======== Quoted passage

The fires of Imperialism stoked up

The Ashanti War stoked the fires of Imperialism and excited the public imagination. In magazines, novels and newspapers, stories of Imperial victories would now appeal to owners who wanted  to boost sales figures. Yet the British public  understood little about the real nature of the war and of Ashanti society. This was to be characteristic of many of the succeeding campaigns in Africa. It  also gave reassurance to a British public that was becoming increasingly concerned about the nature of British power, particularly coming just after the Prussian armies had destroyed the French armies and occupied Paris. With this victory against the Ashanti, the British felt  they were quite capable of meeting the demands of empire. The war justified Britain's 'Imperial Mission', demonstrated that the army was capable of maintaining the Empire and was a uniting force in British politics. The Ashanti  War of 1874 was the first of many such colonial wars that were a feature of the last quarter of the century.

================

Brief 1
Please recast the records, from their start through the line containing "brown trapezoid: moved 3 px left, 4 px down", as a JSON list of strings with one string per line and blank lines dropped. Leave the pictures out.
Brief 2
Continue the passage on the Ashanti War and British imperialism from its last sentence.

======== Material to process

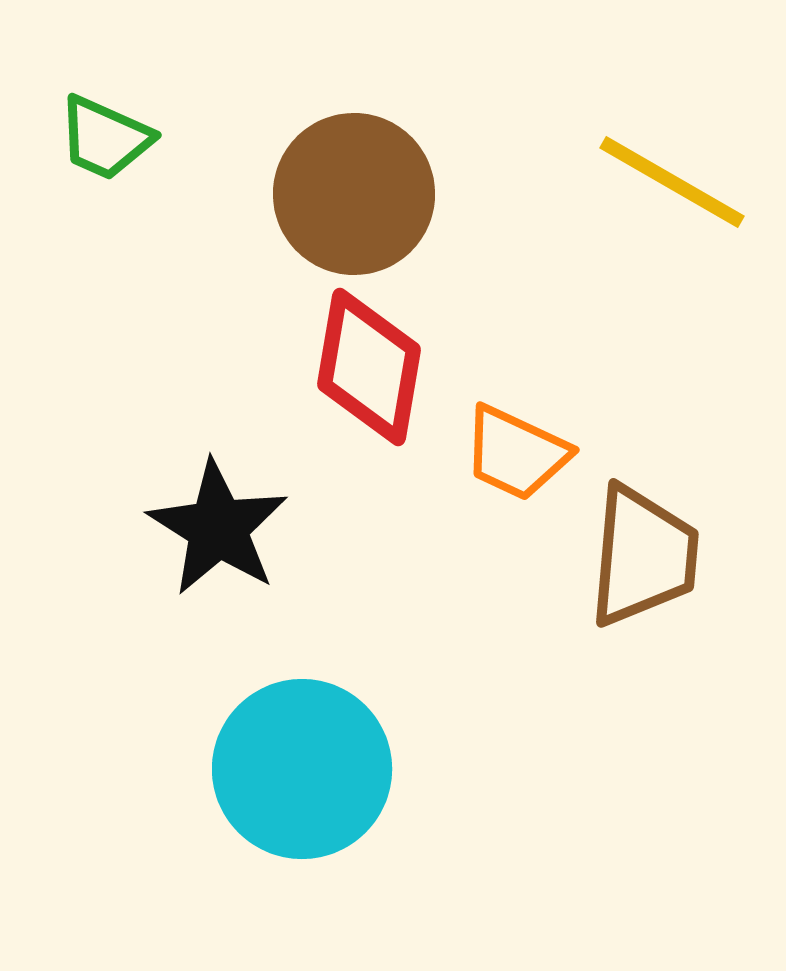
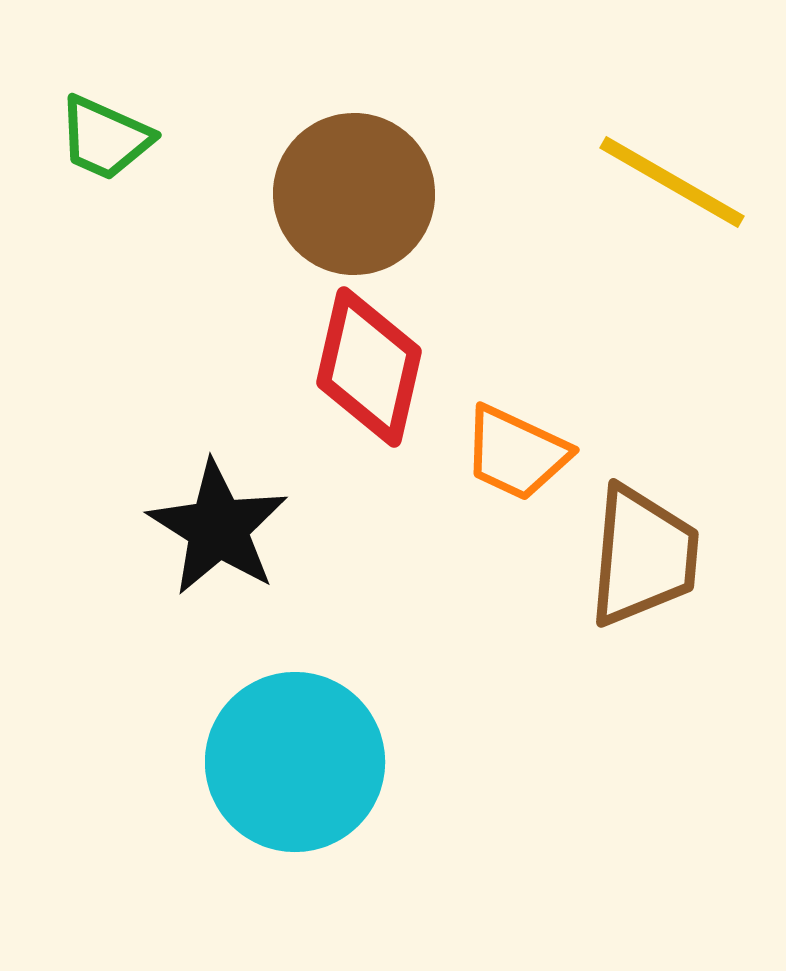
red diamond: rotated 3 degrees clockwise
cyan circle: moved 7 px left, 7 px up
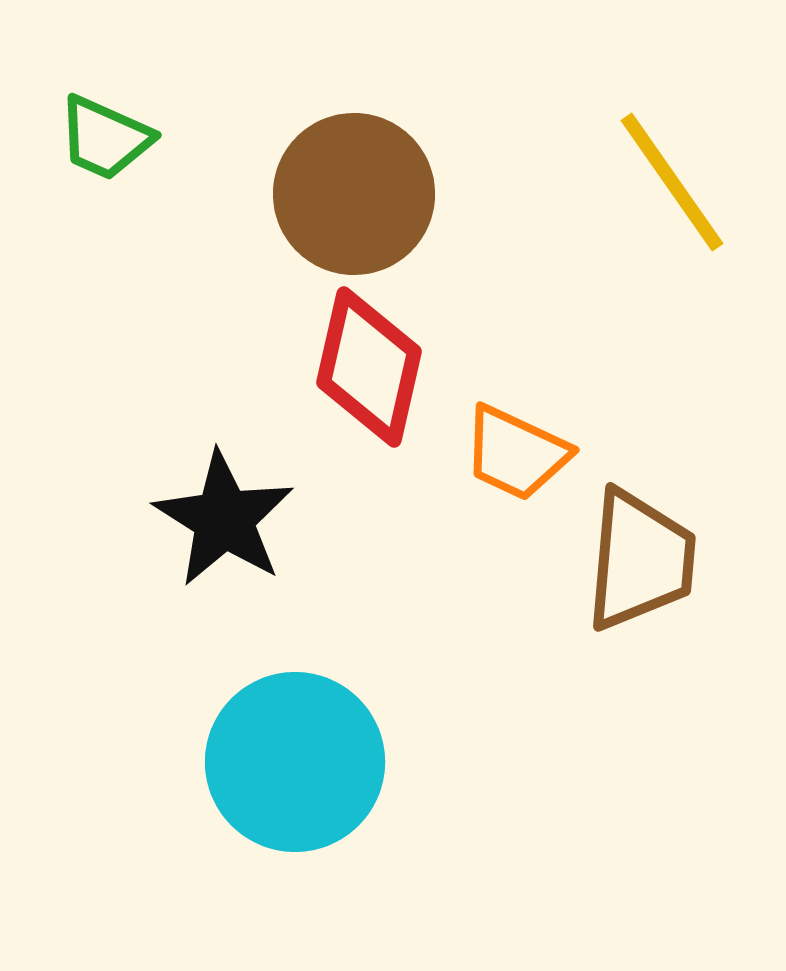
yellow line: rotated 25 degrees clockwise
black star: moved 6 px right, 9 px up
brown trapezoid: moved 3 px left, 4 px down
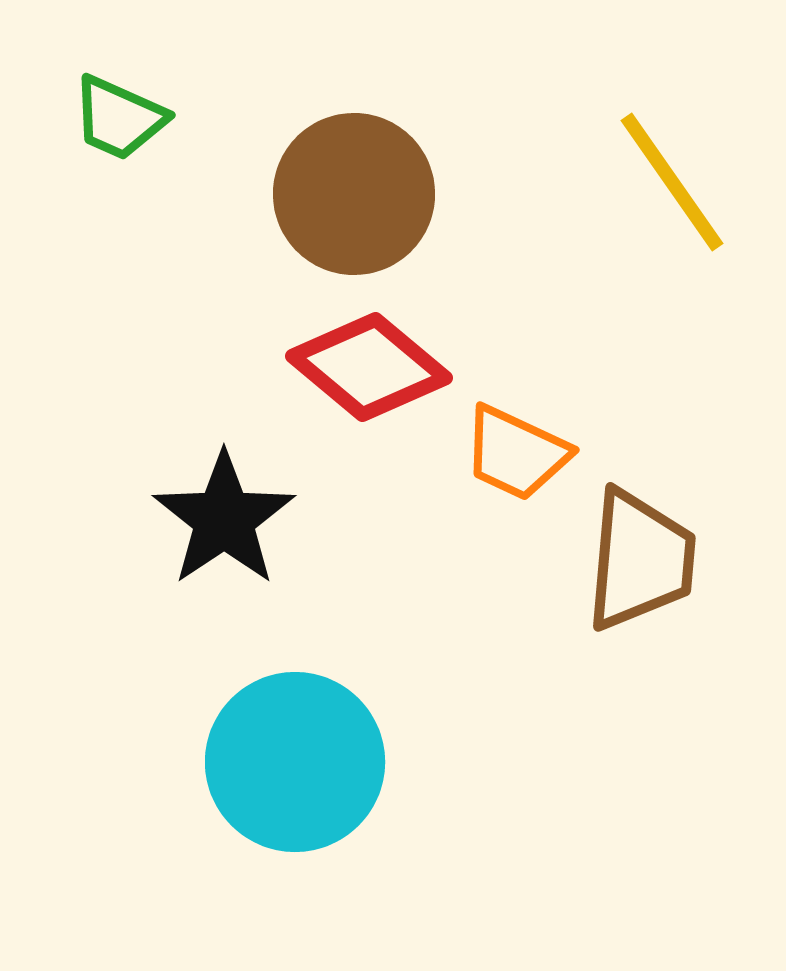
green trapezoid: moved 14 px right, 20 px up
red diamond: rotated 63 degrees counterclockwise
black star: rotated 6 degrees clockwise
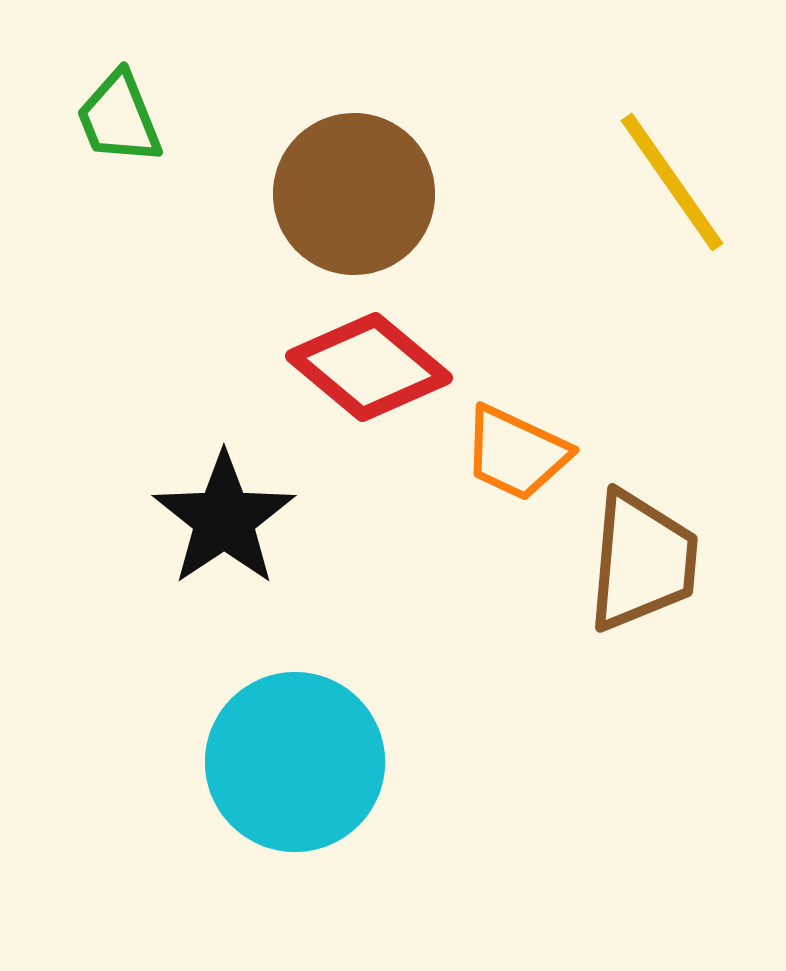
green trapezoid: rotated 44 degrees clockwise
brown trapezoid: moved 2 px right, 1 px down
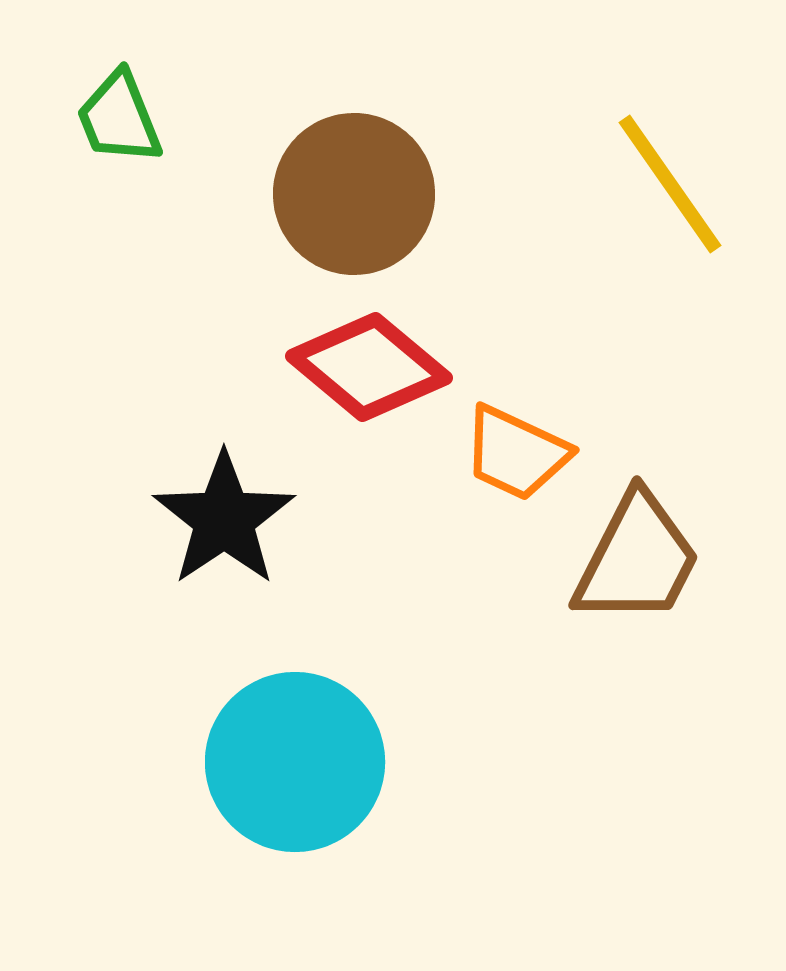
yellow line: moved 2 px left, 2 px down
brown trapezoid: moved 5 px left, 2 px up; rotated 22 degrees clockwise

================

Exercise output 1
[
  "red diamond: rotated 3 degrees clockwise",
  "cyan circle: moved 7 px left, 7 px up",
  "yellow line: rotated 25 degrees clockwise",
  "black star: moved 6 px right, 9 px up",
  "brown trapezoid: moved 3 px left, 4 px down"
]

Exercise output 2
Further conflict


Despite the defeat of King Karikari, his successor Prempeh reverted to traditional Ashanti customs and when Colonial Secretary wanted to open up the area to British settlement in the 1890s there were further military expeditions. It was only when Prempeh was deposed in 1896 and Ashanti became a British protectorate that the British gained full control over the area although when a British governor insisted on being enthroned on the Golden Stool a further outbreak of violence ensued was quickly put down.